EXCERPT -
—————
Monday, June 6, 2016

The Quest for the Perfect School Facilities

Recently I discovered a letter to the editor, on the topic of Hudson Academy, in the Hudson Daily Register for May 30, 1867, and I've been waiting for a good opportunity to share it with readers. Because this evening Rhinebeck Architects will be reporting to the Hudson City School District Board of Education on the "progress and vision of the district's capital project," which involves an addition to a historic 79-year-old school building and a new athletic field, today seems a good day to publish this 149-year-old unsolicited critique of what was then Hudson's preeminent institution of secondary learning.


Hudson Academy|Photo courtesy Historic Hudson
Curious to know the historic context that had provoked "a gentleman well-versed in the matter of educational institutions" to weigh in, I consulted The History of Columbia County, by Franklin Ellis, which was published in 1878. Ellis talks about Hudson Academy's founding in 1805 and the construction of the original building, on land adjacent to the burial ground, part of which was donated by Captain Seth G. Macy and remainder by the Common Council of Hudson: "The building, a brick edifice fifty by thirty feet, and three stories high, was soon completed, on the present beautiful site overlooking the river and city of Hudson, and commanding an extensive view of the Catskill mountains."
—————
PROBLEM TO SOLVE - Quote the Hudson Academy post between "Recently I discovered" and "of secondary learning.", inclusive. The records are not needed for this work.
—————
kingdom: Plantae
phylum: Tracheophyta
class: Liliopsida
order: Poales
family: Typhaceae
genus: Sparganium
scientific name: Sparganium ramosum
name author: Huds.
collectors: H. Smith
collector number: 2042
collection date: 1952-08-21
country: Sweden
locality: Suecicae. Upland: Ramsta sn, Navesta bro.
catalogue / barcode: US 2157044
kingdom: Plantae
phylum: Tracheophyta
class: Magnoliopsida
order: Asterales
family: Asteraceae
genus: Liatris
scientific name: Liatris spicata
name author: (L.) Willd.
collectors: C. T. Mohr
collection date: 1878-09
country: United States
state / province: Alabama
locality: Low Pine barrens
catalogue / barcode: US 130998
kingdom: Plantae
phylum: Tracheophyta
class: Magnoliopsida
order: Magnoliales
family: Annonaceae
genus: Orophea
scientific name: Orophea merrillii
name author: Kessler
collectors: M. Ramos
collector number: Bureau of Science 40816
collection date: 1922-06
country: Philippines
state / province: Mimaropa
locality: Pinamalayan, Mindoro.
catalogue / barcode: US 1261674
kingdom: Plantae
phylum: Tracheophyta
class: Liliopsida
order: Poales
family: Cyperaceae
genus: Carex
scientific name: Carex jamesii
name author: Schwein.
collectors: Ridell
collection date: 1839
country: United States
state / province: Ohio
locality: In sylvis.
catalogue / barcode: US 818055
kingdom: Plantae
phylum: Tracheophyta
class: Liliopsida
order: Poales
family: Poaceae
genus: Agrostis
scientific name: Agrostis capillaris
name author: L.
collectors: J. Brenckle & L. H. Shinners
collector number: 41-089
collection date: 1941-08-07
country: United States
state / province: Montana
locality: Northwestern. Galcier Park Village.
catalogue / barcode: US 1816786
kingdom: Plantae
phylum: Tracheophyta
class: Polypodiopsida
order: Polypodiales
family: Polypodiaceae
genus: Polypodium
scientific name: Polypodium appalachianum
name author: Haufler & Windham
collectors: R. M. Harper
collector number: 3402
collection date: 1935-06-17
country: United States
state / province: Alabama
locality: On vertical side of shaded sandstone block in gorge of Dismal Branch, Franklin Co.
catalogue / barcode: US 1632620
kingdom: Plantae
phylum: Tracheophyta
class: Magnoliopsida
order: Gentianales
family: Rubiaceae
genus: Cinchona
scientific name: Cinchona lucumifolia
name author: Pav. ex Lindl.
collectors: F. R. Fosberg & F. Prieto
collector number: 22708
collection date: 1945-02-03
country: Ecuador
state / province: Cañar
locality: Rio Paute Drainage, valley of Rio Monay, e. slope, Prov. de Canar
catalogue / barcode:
—————
RESPONSE FOR THIS EXERCISE -
Recently I discovered a letter to the editor, on the topic of Hudson Academy, in the Hudson Daily Register for May 30, 1867, and I've been waiting for a good opportunity to share it with readers. Because this evening Rhinebeck Architects will be reporting to the Hudson City School District Board of Education on the "progress and vision of the district's capital project," which involves an addition to a historic 79-year-old school building and a new athletic field, today seems a good day to publish this 149-year-old unsolicited critique of what was then Hudson's preeminent institution of secondary learning.